Así justificó la propuesta conservadora de sus pupilos que forzaron la definición del título en una tanda de penaltis maldita para Roberto Baggio tras un tiempo reglamentario sin goles.

Palabras críticas tuvo Sacchi para el futbol de su país.

"En Italia hay miedo al fracaso", anotó con contundencia ante un auditorio sorprendido y atento.

Estamos intentando cambiar, pero debemos mejorar mucho y superar las dificultades. Difícil es cuando nadie te pide cambios, ni la prensa, ni la afición, ni los directivos. Y más difícil cuando a todos ellos interesa más ganar de cualquier forma, no importa si es por un error del adversario en el último minuto", expresó.

Admitió que la necesidad constituye el fuerte revulsivo que hace a los jugadores crecer en medio de las adversidades y citó como ejemplos la remontada de las selecciones italianas después de malos comienzos en los mundiales de España 1982 y Alemania 2006.
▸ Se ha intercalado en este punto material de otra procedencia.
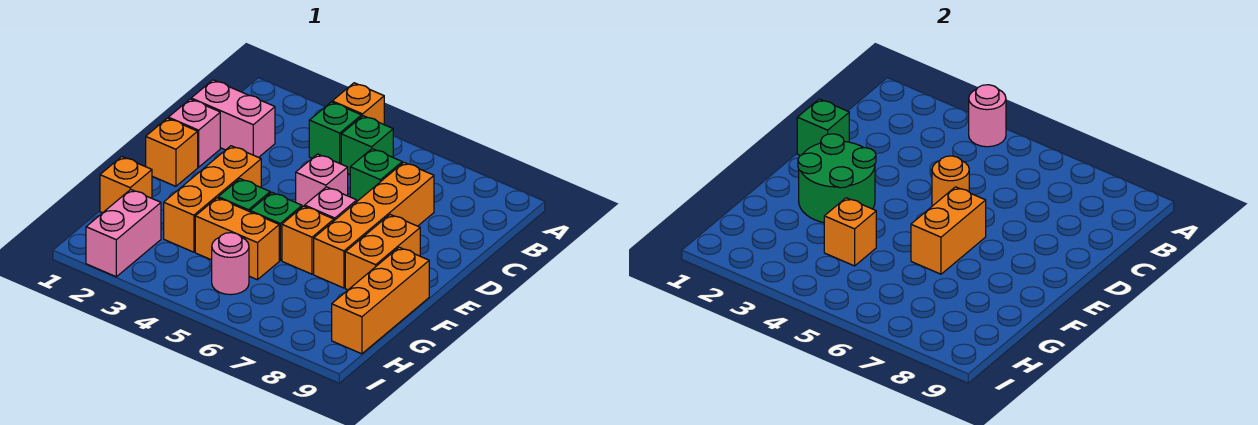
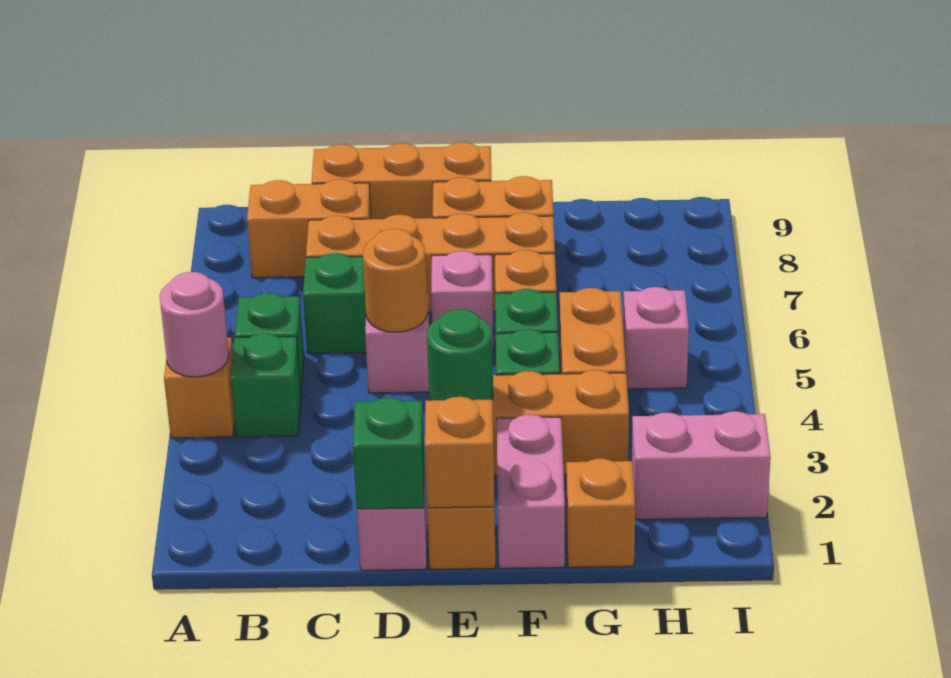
pink 1x2 brick [191,80,275,158] -> pink 1x2 brick moved to [497,415,565,568]
green 2x2 round brick [798,134,876,223] -> green 1x1 round brick [427,309,493,401]
orange 1x2 brick [911,187,986,274] -> orange 1x2 brick moved to [247,179,371,278]
orange 1x3 brick [332,247,429,354] -> orange 1x3 brick moved to [312,142,491,219]
orange 1x1 brick [824,198,876,266] -> orange 1x1 brick moved to [425,397,494,508]
pink 1x1 round brick [212,233,249,295] -> pink 1x1 brick [623,287,689,389]

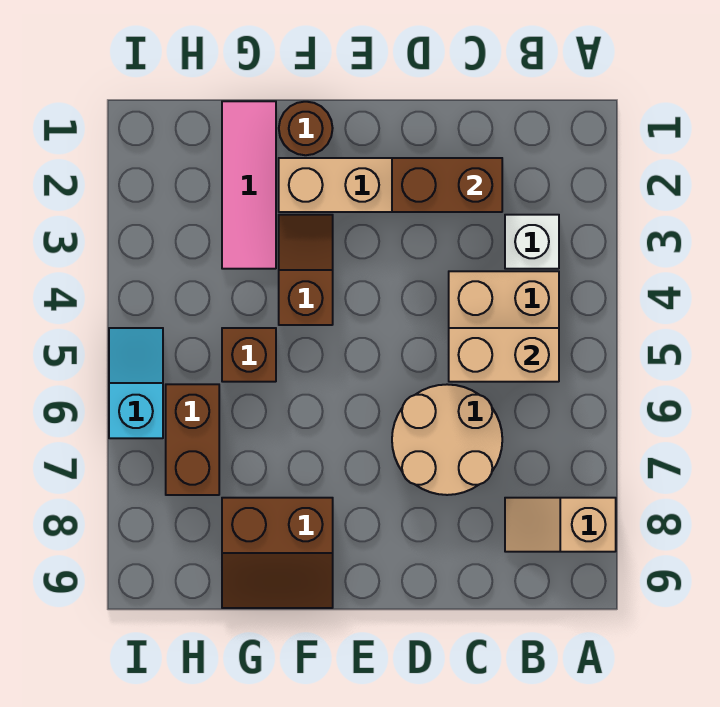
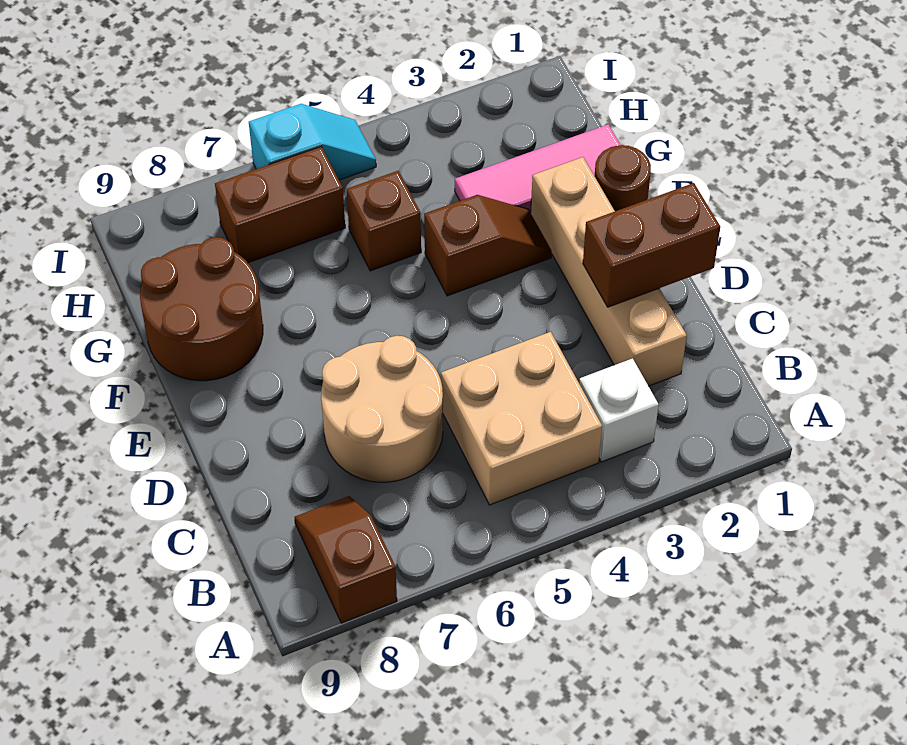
tan 1x2 slope [505,498,616,552] -> brown 1x2 slope [295,496,397,623]
tan 1x2 brick [449,328,559,382] -> none
brown 1x2 brick [392,158,502,212] -> brown 1x2 brick turned to [583,183,720,307]
brown 2x2 slope [222,498,333,608] -> brown 2x2 round brick [140,237,263,381]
"En 1982 los jugadores sabían que si volvían a casa sin nada estaban muertos", sentenció.

Para Sacchi, el futbol de hoy "no puede ser distinto de lo que es la vida diaria: Tiene que ser rápido", enunció.

Y a su juicio "la cosa más complicada en el futbol es saber moverse sin el balón".

Al respecto, recordó la anécdota de un jugador que se negaba a acatar su orden. Al recriminarle -añadió-, le respondió que si aceptaba jugar sin el balón, la televisión no lo registraría.

"Entonces deja el futbol y comienza la profesión de actor", le propuso Sacchi.